### Task statement
Your output should consist solely of the lines from the one holding "communauté nationale à" to the end of the records below, inclusive, reproduced exactly and free of pictures.

### Data section
***

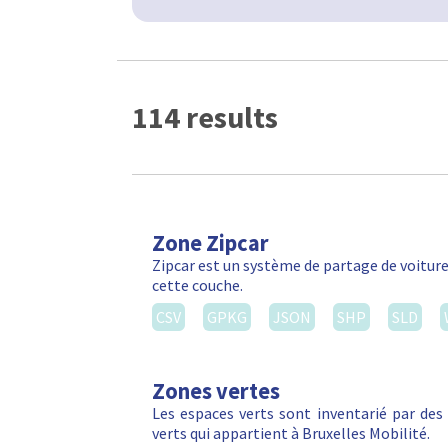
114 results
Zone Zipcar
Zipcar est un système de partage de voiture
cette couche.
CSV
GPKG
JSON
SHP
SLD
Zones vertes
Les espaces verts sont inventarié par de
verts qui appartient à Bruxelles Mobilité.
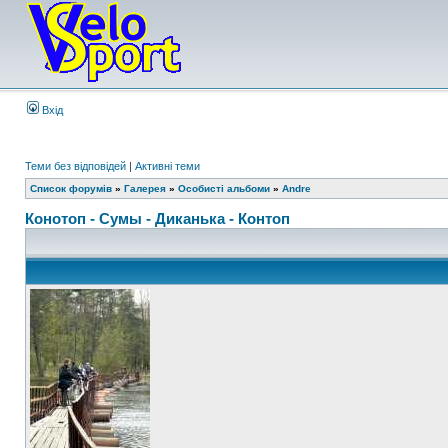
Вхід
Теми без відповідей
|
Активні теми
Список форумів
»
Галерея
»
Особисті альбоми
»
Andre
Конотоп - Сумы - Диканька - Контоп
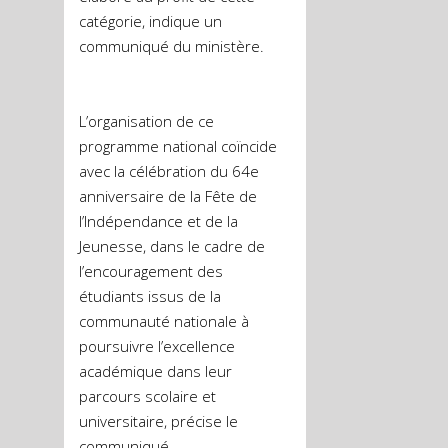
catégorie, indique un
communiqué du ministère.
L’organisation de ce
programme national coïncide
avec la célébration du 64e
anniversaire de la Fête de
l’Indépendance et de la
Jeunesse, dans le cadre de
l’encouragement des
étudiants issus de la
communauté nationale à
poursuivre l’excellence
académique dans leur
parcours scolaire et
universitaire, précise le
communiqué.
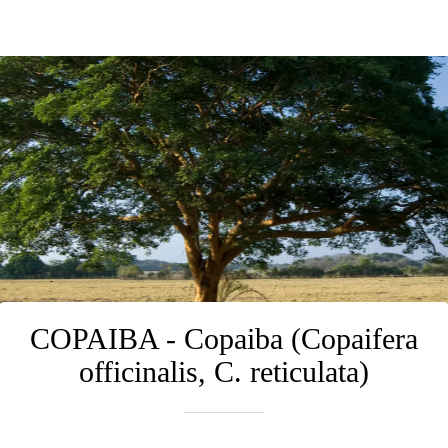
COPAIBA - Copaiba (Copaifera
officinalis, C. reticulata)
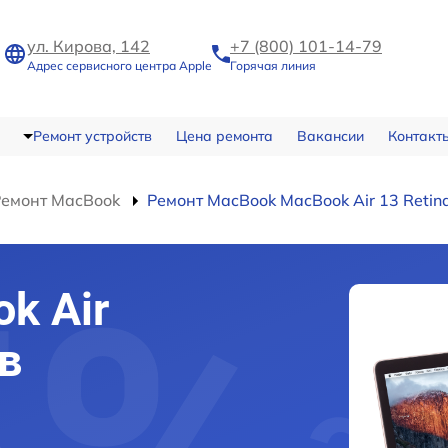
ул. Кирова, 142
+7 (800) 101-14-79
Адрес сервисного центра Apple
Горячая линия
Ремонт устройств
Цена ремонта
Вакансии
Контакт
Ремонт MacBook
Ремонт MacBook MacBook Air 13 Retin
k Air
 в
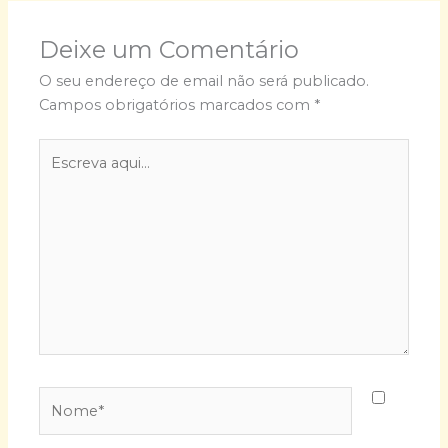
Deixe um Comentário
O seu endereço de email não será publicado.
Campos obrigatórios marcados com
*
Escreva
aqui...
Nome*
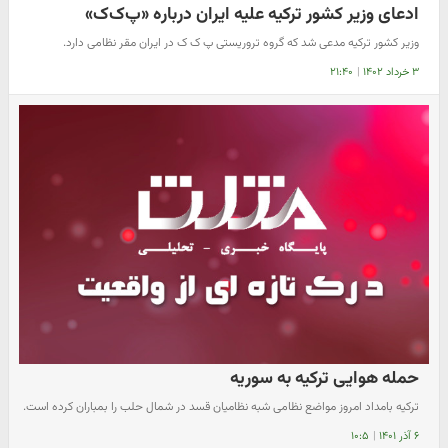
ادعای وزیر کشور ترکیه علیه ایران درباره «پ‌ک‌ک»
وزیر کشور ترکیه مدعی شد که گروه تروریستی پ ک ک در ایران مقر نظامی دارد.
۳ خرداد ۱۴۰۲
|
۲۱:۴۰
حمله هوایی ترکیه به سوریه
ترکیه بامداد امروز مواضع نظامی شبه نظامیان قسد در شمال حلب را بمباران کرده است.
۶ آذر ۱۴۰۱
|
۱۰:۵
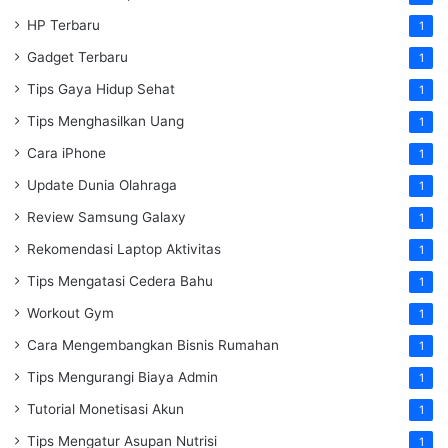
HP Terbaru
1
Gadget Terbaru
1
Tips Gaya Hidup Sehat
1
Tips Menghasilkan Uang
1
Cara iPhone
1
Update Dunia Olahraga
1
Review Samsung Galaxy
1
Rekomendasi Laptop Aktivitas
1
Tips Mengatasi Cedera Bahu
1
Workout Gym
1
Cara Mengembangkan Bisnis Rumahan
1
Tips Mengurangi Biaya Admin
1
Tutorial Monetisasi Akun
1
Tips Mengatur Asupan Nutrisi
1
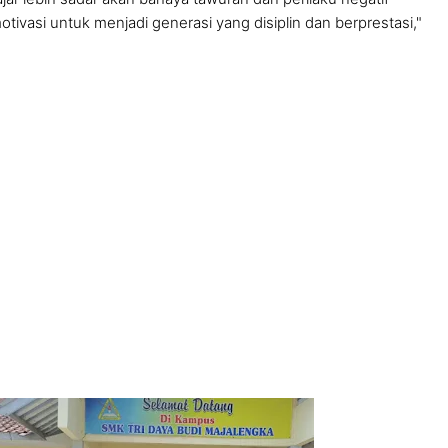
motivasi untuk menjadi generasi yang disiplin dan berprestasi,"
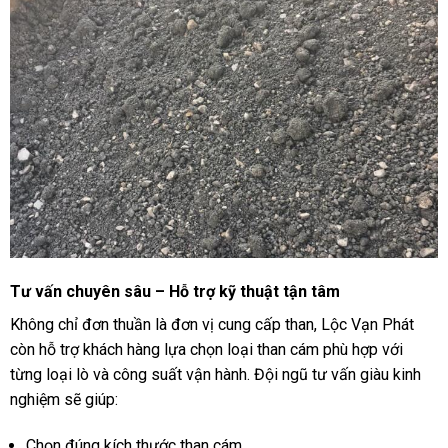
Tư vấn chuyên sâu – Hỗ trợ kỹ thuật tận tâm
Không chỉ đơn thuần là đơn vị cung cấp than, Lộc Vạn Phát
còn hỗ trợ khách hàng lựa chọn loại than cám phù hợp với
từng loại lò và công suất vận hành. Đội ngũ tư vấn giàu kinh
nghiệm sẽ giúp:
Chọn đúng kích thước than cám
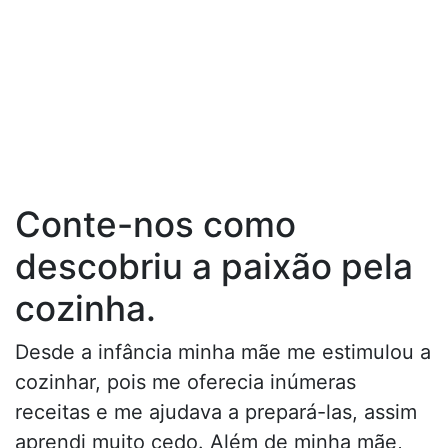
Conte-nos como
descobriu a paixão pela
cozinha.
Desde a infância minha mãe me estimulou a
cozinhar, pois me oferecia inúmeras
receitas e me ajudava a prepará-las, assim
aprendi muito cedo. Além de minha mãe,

***

### Solution
communauté nationale à
poursuivre l’excellence
académique dans leur
parcours scolaire et
universitaire, précise le
communiqué.
COPAIBA - Copaiba (Copaifera
officinalis, C. reticulata)
ул. Кирова, 142
+7 (800) 101-14-79
Адрес сервисного центра Apple
Горячая линия
Ремонт устройств
Цена ремонта
Вакансии
Контакт
Ремонт MacBook
Ремонт MacBook MacBook Air 13 Retin
k Air
 в
Deixe um Comentário
O seu endereço de email não será publicado.
Campos obrigatórios marcados com
*
Escreva
aqui...
Nome*
ادعای وزیر کشور ترکیه علیه ایران درباره «پ‌ک‌ک»
وزیر کشور ترکیه مدعی شد که گروه تروریستی پ ک ک در ایران مقر نظامی دارد.
۳ خرداد ۱۴۰۲
|
۲۱:۴۰
حمله هوایی ترکیه به سوریه
ترکیه بامداد امروز مواضع نظامی شبه نظامیان قسد در شمال حلب را بمباران کرده است.
۶ آذر ۱۴۰۱
|
۱۰:۵
HP Terbaru
1
Gadget Terbaru
1
Tips Gaya Hidup Sehat
1
Tips Menghasilkan Uang
1
Cara iPhone
1
Update Dunia Olahraga
1
Review Samsung Galaxy
1
Rekomendasi Laptop Aktivitas
1
Tips Mengatasi Cedera Bahu
1
Workout Gym
1
Cara Mengembangkan Bisnis Rumahan
1
Tips Mengurangi Biaya Admin
1
Tutorial Monetisasi Akun
1
Tips Mengatur Asupan Nutrisi
1
motivasi untuk menjadi generasi yang disiplin dan berprestasi,"
Tư vấn chuyên sâu – Hỗ trợ kỹ thuật tận tâm
Không chỉ đơn thuần là đơn vị cung cấp than, Lộc Vạn Phát
còn hỗ trợ khách hàng lựa chọn loại than cám phù hợp với
từng loại lò và công suất vận hành. Đội ngũ tư vấn giàu kinh
nghiệm sẽ giúp:
Chọn đúng kích thước than cám
Conte-nos como
descobriu a paixão pela
cozinha.
Desde a infância minha mãe me estimulou a
cozinhar, pois me oferecia inúmeras
receitas e me ajudava a prepará-las, assim
aprendi muito cedo. Além de minha mãe,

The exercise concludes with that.